13. Open questions to resolve before coding

  1. Stratum class taxonomy. Need a fixed C6-internal taxonomy: {forest_type, disturbance, age_class} enum. MapBiomas has its own classes; we need a mapping table from MapBiomas class IDs → C6 classes. Same for PRODES, Hansen GFC, RAISG. Who owns the taxonomy decision?
  2. Geometry versioning. Today farm geometry can be edited. Edit invalidates every downstream RasterAggregate. Should an edit auto-reschedule re-runs, or surface a “this farm has stale aggregates” badge and let user trigger? (Recommend: badge + manual trigger; auto-rerun is expensive and silent.)
  3. Storage cost. RasterAggregate could grow to ~50 rows per farm per year × N farms × N vintages × N stratum filters × N raster sources. For 200 farms × 10 vintages × 5 strata × 8 sources = 80k rows. Manageable. But if we go per-month aggregates, blows up. Stay annual.
  4. Histogram column. LULC class-area aggregation today is 8 separate FarmMetric rows. Could collapse to a single RasterAggregate with a histogram JSONB. Cleaner but breaks the existing pattern. Decide: keep 1-row-per-class for backward compat, or histogram-first?
  5. Plot-level data path. If we ever do collect field plots (challenge campaigns, validation), do they go in RasterAggregate with runner_key='field_plot'? Or a separate field_observation table? Leaning toward: separate table because the cardinality is per-tree, not per-aggregate, but they roll up into a RasterAggregate-shaped row for engine consumption.
  6. Retirement timeline for vendor code. When exactly does Canopy/C2050 ingestion stop? If active projects still rely on those numbers, retiring the parsers strands them.
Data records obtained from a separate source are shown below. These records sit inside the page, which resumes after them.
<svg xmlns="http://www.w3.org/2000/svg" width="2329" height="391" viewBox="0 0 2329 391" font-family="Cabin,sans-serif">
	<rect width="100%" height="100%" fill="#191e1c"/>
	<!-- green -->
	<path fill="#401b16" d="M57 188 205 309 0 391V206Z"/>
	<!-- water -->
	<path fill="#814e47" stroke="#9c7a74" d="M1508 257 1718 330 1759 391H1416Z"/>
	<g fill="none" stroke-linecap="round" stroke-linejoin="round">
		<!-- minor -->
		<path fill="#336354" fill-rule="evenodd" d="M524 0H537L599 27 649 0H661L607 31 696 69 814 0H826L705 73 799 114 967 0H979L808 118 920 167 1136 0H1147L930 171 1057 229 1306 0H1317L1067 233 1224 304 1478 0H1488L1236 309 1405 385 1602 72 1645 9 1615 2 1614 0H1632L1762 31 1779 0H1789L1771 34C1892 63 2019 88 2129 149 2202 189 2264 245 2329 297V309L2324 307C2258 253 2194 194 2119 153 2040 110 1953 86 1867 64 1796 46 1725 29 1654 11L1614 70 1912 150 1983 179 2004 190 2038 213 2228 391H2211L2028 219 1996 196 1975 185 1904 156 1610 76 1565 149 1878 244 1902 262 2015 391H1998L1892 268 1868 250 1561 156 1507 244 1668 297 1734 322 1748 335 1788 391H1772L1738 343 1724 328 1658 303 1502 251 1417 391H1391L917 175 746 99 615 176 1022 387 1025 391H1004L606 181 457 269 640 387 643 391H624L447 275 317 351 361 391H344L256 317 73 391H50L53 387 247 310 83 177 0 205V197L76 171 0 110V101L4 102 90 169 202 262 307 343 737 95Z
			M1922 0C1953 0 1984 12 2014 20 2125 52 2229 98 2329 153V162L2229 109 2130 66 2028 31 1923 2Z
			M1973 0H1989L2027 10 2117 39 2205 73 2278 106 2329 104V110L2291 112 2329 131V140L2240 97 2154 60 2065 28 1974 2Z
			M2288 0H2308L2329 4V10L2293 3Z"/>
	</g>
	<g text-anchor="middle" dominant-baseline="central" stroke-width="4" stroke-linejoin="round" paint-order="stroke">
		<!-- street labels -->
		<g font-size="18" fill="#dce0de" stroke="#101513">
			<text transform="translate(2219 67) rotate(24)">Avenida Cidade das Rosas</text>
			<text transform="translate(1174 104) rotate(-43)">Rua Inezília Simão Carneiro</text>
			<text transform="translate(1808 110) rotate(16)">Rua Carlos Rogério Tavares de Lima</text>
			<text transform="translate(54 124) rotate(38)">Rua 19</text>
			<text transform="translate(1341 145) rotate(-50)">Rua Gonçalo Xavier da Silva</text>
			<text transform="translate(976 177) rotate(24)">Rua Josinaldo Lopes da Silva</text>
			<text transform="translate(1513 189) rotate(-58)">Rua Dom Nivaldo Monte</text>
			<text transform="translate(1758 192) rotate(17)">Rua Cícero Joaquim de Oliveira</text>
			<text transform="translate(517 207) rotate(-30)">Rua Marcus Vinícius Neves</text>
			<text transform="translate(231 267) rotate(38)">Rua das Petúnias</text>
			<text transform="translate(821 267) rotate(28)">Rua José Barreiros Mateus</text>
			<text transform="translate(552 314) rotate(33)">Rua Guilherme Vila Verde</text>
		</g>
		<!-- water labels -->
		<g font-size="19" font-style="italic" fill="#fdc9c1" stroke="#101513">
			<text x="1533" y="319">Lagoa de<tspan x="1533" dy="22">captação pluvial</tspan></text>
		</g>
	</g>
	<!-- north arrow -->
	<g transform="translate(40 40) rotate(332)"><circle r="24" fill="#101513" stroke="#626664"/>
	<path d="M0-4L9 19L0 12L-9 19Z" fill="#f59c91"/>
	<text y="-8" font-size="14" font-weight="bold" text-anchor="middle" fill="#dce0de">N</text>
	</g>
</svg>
Probably need: freeze writes to vendor-derived rows, run satellite pipelines in parallel, compare numbers, then cut over per-farm.
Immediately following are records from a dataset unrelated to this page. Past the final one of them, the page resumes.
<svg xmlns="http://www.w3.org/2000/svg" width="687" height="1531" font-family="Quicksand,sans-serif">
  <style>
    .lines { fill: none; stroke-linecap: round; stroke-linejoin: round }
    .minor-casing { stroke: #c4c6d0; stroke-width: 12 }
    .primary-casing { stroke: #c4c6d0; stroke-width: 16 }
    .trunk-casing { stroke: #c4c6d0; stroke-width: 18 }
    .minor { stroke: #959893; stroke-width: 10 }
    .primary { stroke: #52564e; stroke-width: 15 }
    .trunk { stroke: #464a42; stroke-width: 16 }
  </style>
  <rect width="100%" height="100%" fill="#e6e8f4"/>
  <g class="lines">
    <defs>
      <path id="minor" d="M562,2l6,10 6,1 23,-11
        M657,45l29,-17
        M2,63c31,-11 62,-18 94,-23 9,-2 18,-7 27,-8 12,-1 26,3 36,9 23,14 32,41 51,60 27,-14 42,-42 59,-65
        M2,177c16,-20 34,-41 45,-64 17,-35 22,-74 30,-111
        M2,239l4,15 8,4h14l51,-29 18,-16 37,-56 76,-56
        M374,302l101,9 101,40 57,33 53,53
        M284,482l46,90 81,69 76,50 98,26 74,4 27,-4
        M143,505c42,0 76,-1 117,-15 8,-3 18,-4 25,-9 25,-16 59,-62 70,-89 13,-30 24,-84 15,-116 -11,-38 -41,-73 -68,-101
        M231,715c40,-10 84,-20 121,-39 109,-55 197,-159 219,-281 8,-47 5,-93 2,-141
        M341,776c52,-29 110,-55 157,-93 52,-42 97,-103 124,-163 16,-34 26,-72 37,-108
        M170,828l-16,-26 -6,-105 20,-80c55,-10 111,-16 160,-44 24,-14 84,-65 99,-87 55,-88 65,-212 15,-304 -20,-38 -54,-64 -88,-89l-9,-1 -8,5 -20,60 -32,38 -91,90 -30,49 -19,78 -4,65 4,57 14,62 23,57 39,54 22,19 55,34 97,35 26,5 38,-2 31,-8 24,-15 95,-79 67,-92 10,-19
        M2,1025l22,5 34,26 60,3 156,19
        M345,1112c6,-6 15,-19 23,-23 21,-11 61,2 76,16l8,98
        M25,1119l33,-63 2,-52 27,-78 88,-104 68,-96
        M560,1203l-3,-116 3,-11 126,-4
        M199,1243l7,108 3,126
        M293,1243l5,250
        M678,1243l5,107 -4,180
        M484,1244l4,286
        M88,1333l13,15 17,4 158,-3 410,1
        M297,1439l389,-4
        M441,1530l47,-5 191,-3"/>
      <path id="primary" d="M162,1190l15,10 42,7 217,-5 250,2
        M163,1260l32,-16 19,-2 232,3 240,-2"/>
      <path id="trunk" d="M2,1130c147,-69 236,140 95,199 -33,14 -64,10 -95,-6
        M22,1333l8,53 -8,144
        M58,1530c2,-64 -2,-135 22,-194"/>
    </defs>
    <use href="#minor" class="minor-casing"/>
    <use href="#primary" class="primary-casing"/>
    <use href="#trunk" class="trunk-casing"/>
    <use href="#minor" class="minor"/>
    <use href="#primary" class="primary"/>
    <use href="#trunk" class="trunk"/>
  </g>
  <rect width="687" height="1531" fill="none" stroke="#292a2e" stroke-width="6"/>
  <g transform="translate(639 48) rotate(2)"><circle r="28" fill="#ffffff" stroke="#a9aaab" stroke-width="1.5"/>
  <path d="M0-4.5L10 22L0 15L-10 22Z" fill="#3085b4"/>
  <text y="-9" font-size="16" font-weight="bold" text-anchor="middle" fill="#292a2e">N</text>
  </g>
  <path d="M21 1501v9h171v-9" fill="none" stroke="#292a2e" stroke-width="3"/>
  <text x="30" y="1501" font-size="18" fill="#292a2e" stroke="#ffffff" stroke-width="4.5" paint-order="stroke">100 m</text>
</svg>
Don’t start with the migration. Start with one runner end-to-end as a vertical slice:

  • Take the HGB biomass runner (smallest, cleanest)
  • Spike raster_aggregates table with the schema in §4
  • Have the runner write a RasterAggregate row + a FarmMetric row that FKs to it
  • Wire the FarmMetric detail UI to show “Source: HGB 2010 v2 → click to see RasterAggregate”
  • Confirm: numbers reproducible, audit trail visible, no engine changes

Once that vertical works on one runner, the rest is mechanical translation. Doing the full schema migration up-front and then refitting all runners is harder than slicing one runner top-to-bottom and growing.

This is also where you discover the schema mistakes cheaply. If stratum_filter JSONB doesn’t pan out, you find out on one runner, not eight.